Tanaka nodded. It was actually a pretty good description. She forced her jaw to relax.
“Do you still remember anything about those impressions? Or did the experience fade like normal dreams?”
He shrugged again, but almost gently. Like he was frightened or sad. When he spoke, his tone was almost wistful. “There’s . . . scraps? There was like a memory I had where I was a woman on L-4 maybe ten years ago? I’d just gotten a promotion or something, and I was drunk with some friends.”
“Have you ever been on L-4?”
“Nah, but that’s where I was. Where she was. Where she was when I was her. I don’t know, it was fucked up.”
“Do you remember anything else about her?”
“My skin was really dark. Like dark dark. And there was something wrong with my right leg.”
“Okay. All right.” Tanaka turned the recording back on. “We’re going to hold your passage until we can interview everyone on board the ship and make a complete forensic scan.”

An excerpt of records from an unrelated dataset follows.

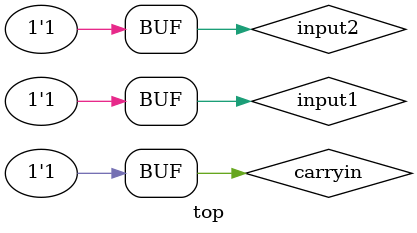
<source format=v>
/* Written by referencedesigner.com */

`timescale 1ns / 100ps

module top; 

reg input1;
reg input2;
reg carryin;

wire out;
wire carryout;

fulladder uut (
    .x(input1),
    .y(input2),
    .cin(carryin),
    .A(out),
    .cout(carryout)
);

initial begin
    $dumpfile("test.vcd");
    $dumpvars(0,top);
    input1 = 0;
    input2 = 0;
    carryin = 0;

    #20; input1 = 0; input2 = 0;
    #20; input1 = 0; input2 = 1;
    #20; input1 = 1; input2 = 0;
    #20; input1 = 1; input2 = 1;
    #20; carryin = 1;
    #20; input1 = 0; input2 = 0;
    #20; input1 = 0; input2 = 1;
    #20; input1 = 1; input2 = 0;
    #20; input1 = 1; input2 = 1;
    #40;

    //#20; input1 = 1;
    //#20; input2 = 1;
    //#20; input1 = 0;
    //#20; carryin = 1;
    //#20; input2 = 0;
    //#20; input1 = 1;
    //#20; input2 = 1;
    //#40;
end

initial begin
$monitor("time = %2d, \tCIN = %1b, \tIN1 = %1b, \tIN2 = %1b, \tCOUT = %1b, \tOUT = %1b",$time,carryin,input2,input1,carryout,out);
end

endmodule

</source>
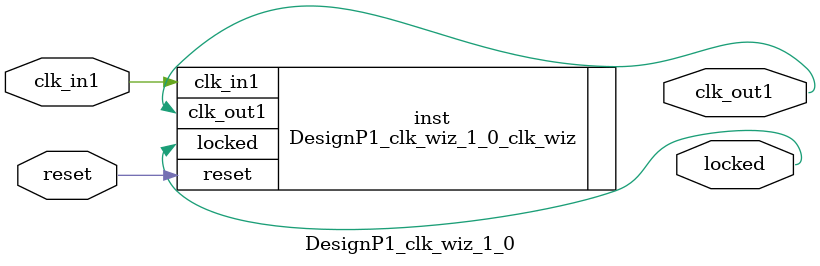
<source format=v>


`timescale 1ps/1ps

(* CORE_GENERATION_INFO = "DesignP1_clk_wiz_1_0,clk_wiz_v6_0_12_0_0,{component_name=DesignP1_clk_wiz_1_0,use_phase_alignment=true,use_min_o_jitter=false,use_max_i_jitter=false,use_dyn_phase_shift=false,use_inclk_switchover=false,use_dyn_reconfig=false,enable_axi=0,feedback_source=FDBK_AUTO,PRIMITIVE=MMCM,num_out_clk=1,clkin1_period=10.000,clkin2_period=10.000,use_power_down=false,use_reset=true,use_locked=true,use_inclk_stopped=false,feedback_type=SINGLE,CLOCK_MGR_TYPE=NA,manual_override=false}" *)

module DesignP1_clk_wiz_1_0 
 (
  // Clock out ports
  output        clk_out1,
  // Status and control signals
  input         reset,
  output        locked,
 // Clock in ports
  input         clk_in1
 );

  DesignP1_clk_wiz_1_0_clk_wiz inst
  (
  // Clock out ports  
  .clk_out1(clk_out1),
  // Status and control signals               
  .reset(reset), 
  .locked(locked),
 // Clock in ports
  .clk_in1(clk_in1)
  );

endmodule

</source>
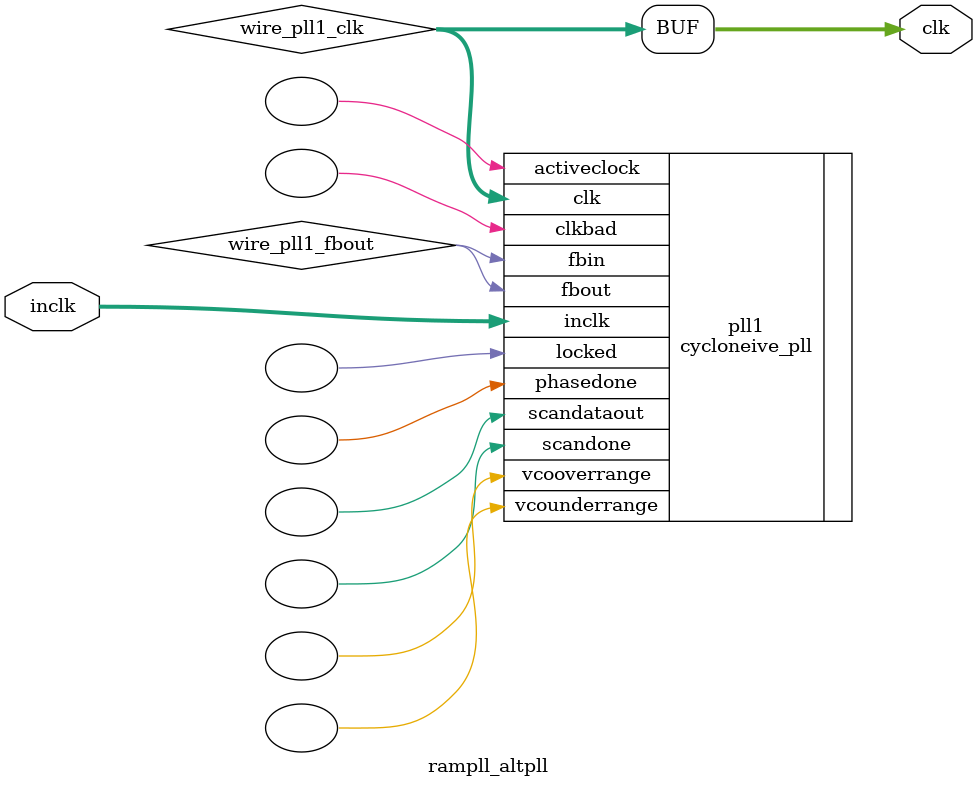
<source format=v>






//synthesis_resources = cycloneive_pll 1 
//synopsys translate_off
`timescale 1 ps / 1 ps
//synopsys translate_on
module  rampll_altpll
	( 
	clk,
	inclk) /* synthesis synthesis_clearbox=1 */;
	output   [4:0]  clk;
	input   [1:0]  inclk;
`ifndef ALTERA_RESERVED_QIS
// synopsys translate_off
`endif
	tri0   [1:0]  inclk;
`ifndef ALTERA_RESERVED_QIS
// synopsys translate_on
`endif

	wire  [4:0]   wire_pll1_clk;
	wire  wire_pll1_fbout;

	cycloneive_pll   pll1
	( 
	.activeclock(),
	.clk(wire_pll1_clk),
	.clkbad(),
	.fbin(wire_pll1_fbout),
	.fbout(wire_pll1_fbout),
	.inclk(inclk),
	.locked(),
	.phasedone(),
	.scandataout(),
	.scandone(),
	.vcooverrange(),
	.vcounderrange()
	`ifndef FORMAL_VERIFICATION
	// synopsys translate_off
	`endif
	,
	.areset(1'b0),
	.clkswitch(1'b0),
	.configupdate(1'b0),
	.pfdena(1'b1),
	.phasecounterselect({3{1'b0}}),
	.phasestep(1'b0),
	.phaseupdown(1'b0),
	.scanclk(1'b0),
	.scanclkena(1'b1),
	.scandata(1'b0)
	`ifndef FORMAL_VERIFICATION
	// synopsys translate_on
	`endif
	);
	defparam
		pll1.bandwidth_type = "auto",
		pll1.clk0_divide_by = 1,
		pll1.clk0_duty_cycle = 50,
		pll1.clk0_multiply_by = 1,
		pll1.clk0_phase_shift = "-3000",
		pll1.compensate_clock = "clk0",
		pll1.inclk0_input_frequency = 20000,
		pll1.operation_mode = "normal",
		pll1.pll_type = "auto",
		pll1.lpm_type = "cycloneive_pll";
	assign
		clk = {wire_pll1_clk[4:0]};
endmodule //rampll_altpll
//VALID FILE

</source>
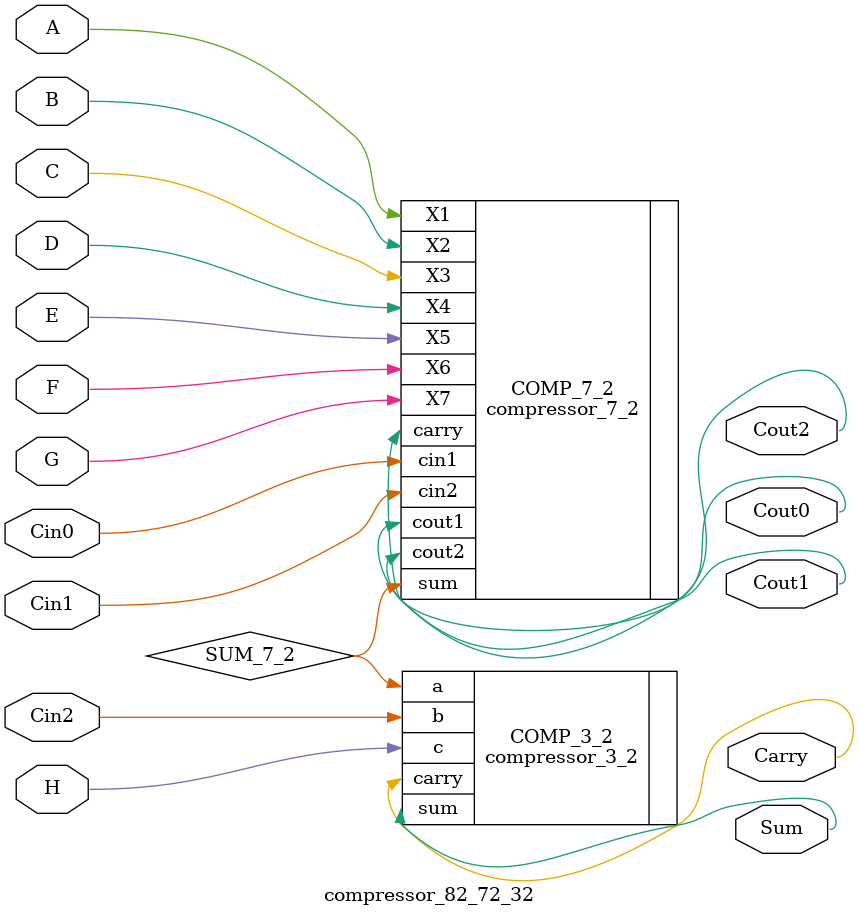
<source format=v>
`timescale 1ns / 1ps
module compressor_82_72_32(A,B,C,D,E,F,G,H,Cin0,Cin1,Cin2,
                           Sum,Carry,Cout0,Cout1,Cout2);

 input	A;
 input	B;
 input	C;
 input	D;
 input	E;
 input	F;
 input	G;
 input	H;
 input	Cin0;				//carry input
 input	Cin1;				//carry input
 input	Cin2;				//carry input
 
 output	Sum;
 output	Carry;
 output	Cout0;				//carry output
 output	Cout1;				//carry output
 output	Cout2;				//carry output
 
 
compressor_7_2 COMP_7_2(
					   .X1		(A),
					   .X2		(B),
					   .X3		(C),
					   .X4		(D),
					   .X5		(E),
					   .X6		(F),
					   .X7		(G),
					   .cin1	(Cin0),
                       .cin2	(Cin1),
					   .sum	    (SUM_7_2),
					   .carry	(Cout2),
					   .cout1	(Cout0),
					   .cout2	(Cout1)
					  ); 

compressor_3_2 COMP_3_2(
					    .a		(SUM_7_2),
					    .b		(Cin2),
					    .c		(H),
					    .sum	(Sum),
					    .carry	(Carry)
					   );

endmodule //compressor_82_72_32
</source>
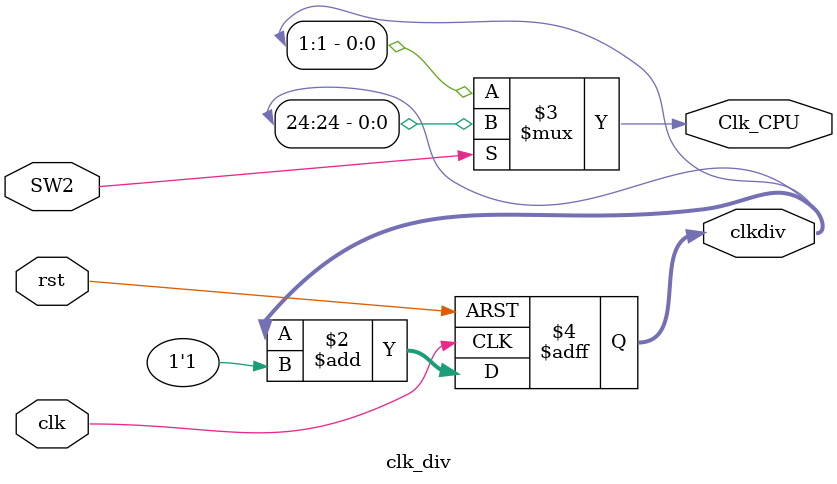
<source format=v>
`timescale 1ns / 1ps
module clk_div(input clk,
               input rst,
               input SW2,
               output reg[31:0]clkdiv,
               output Clk_CPU
              );

// Clock divider-ʱ�ӷ�Ƶ��


always @ (posedge clk or posedge rst) begin
    if (rst) begin
        clkdiv <= 0;
    end else begin
        clkdiv <= clkdiv + 1'b1;
    end
end

assign Clk_CPU = (SW2) ? clkdiv[24] : clkdiv[1];

endmodule

</source>
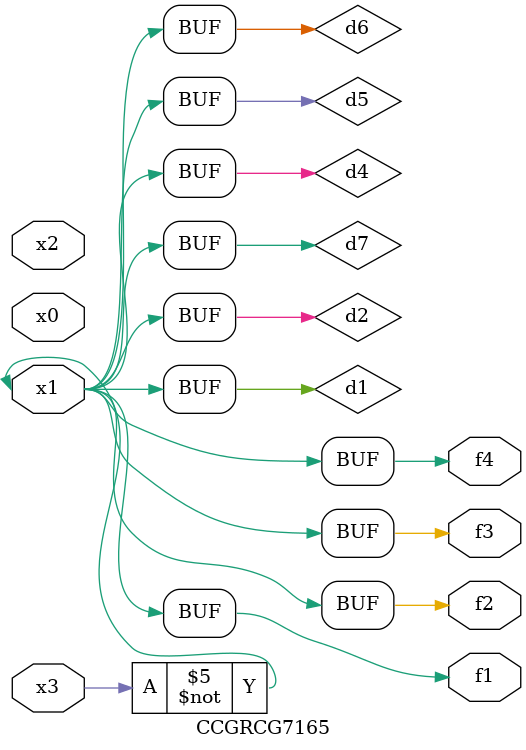
<source format=v>
module CCGRCG7165(
	input x0, x1, x2, x3,
	output f1, f2, f3, f4
);

	wire d1, d2, d3, d4, d5, d6, d7;

	not (d1, x3);
	buf (d2, x1);
	xnor (d3, d1, d2);
	nor (d4, d1);
	buf (d5, d1, d2);
	buf (d6, d4, d5);
	nand (d7, d4);
	assign f1 = d6;
	assign f2 = d7;
	assign f3 = d6;
	assign f4 = d6;
endmodule

</source>
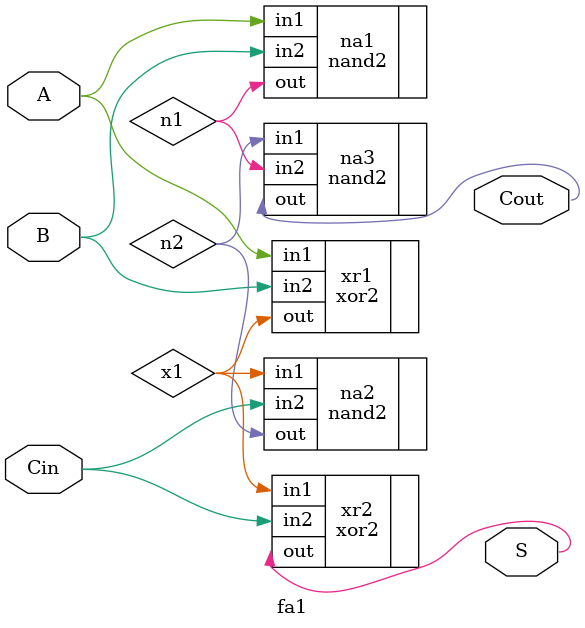
<source format=v>
module fa1( A, B, Cin, S, Cout);
  
    input A, B, Cin;
    output S, Cout;
    wire x1, n1, n2;
    
    xor2 xr1(.in1(A), .in2(B), .out(x1));
    xor2 xr2(.in1(x1), .in2(Cin), .out(S));
    nand2 na1(.in1(A), .in2(B), .out(n1));
    nand2 na2(.in1(x1), .in2(Cin), .out(n2));
    nand2 na3(.in1(n2), .in2(n1), .out(Cout));
    
endmodule
</source>
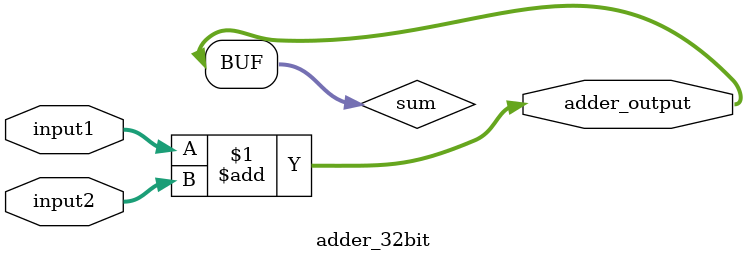
<source format=v>
module adder_32bit (
    input  [31:0] input1,  // Input from the extender
    input  [31:0] input2,       // Input from the PC
    output [31:0] adder_output  // Output to the mux
);

    // Assuming a ripple-carry adder for this example
    wire [31:0] sum;
    assign sum = input1 + input2;

    assign adder_output = sum;  // Pass the sum as the branch target address

endmodule
</source>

She expected him to object, but he didn’t. The Preiss was going to be late arriving on Nieuwestad, and the captain would probably lose a bonus at the least. Possibly owe a late-arrival penalty. If the monetary loss bothered him, he didn’t show it. Tanaka’s guess was that he’d had an experience that made the mere economic reality of his position seem less significant. She was seeing a lot of that in her interviews.
He hauled himself hand by hand out of the office to where her guards were waiting in the corridor. She thumbed the control, and the door closed behind him. The database of all crew and passengers from the detained ships was on the Derecho’s system. The data wasn’t perfect. Some of the ships claimed to have suffered data loss during the incident, their systems corrupted and spotty. It just meant they were hiding evidence: maybe of smuggling, maybe of contacts in the underground, maybe of some glimpse of the Rocinante’s passage through the slow zone. She wasn’t naive enough to believe these people were good citizens of the empire.
She’d care about that later.
Her own experience had been like a whiteout. One moment, she’d been watching the Preiss die in a failed transit. The next, she’d been in a hurricane of unfamiliar consciousness, battered by it. When she’d come back to herself, the Derecho had been on automatic lockdown. The crew had been stunned, confused. She remembered passing one woman in the corridor who was floating in a fetal position, tears in a bubble over her eyes like goggles made of salt water.
The glitches and lost consciousness were often associated with visual and aural hallucinations. This was a new variation, but that was all. She wanted to believe that, and like anything she found herself wanting to be true, she forced herself to double-check it.
The initial search criteria was easy enough. Anyone female-identifying who’d been on L-4 between eight and thirteen years previously. Cross-reference that with medical records mentioning the right leg.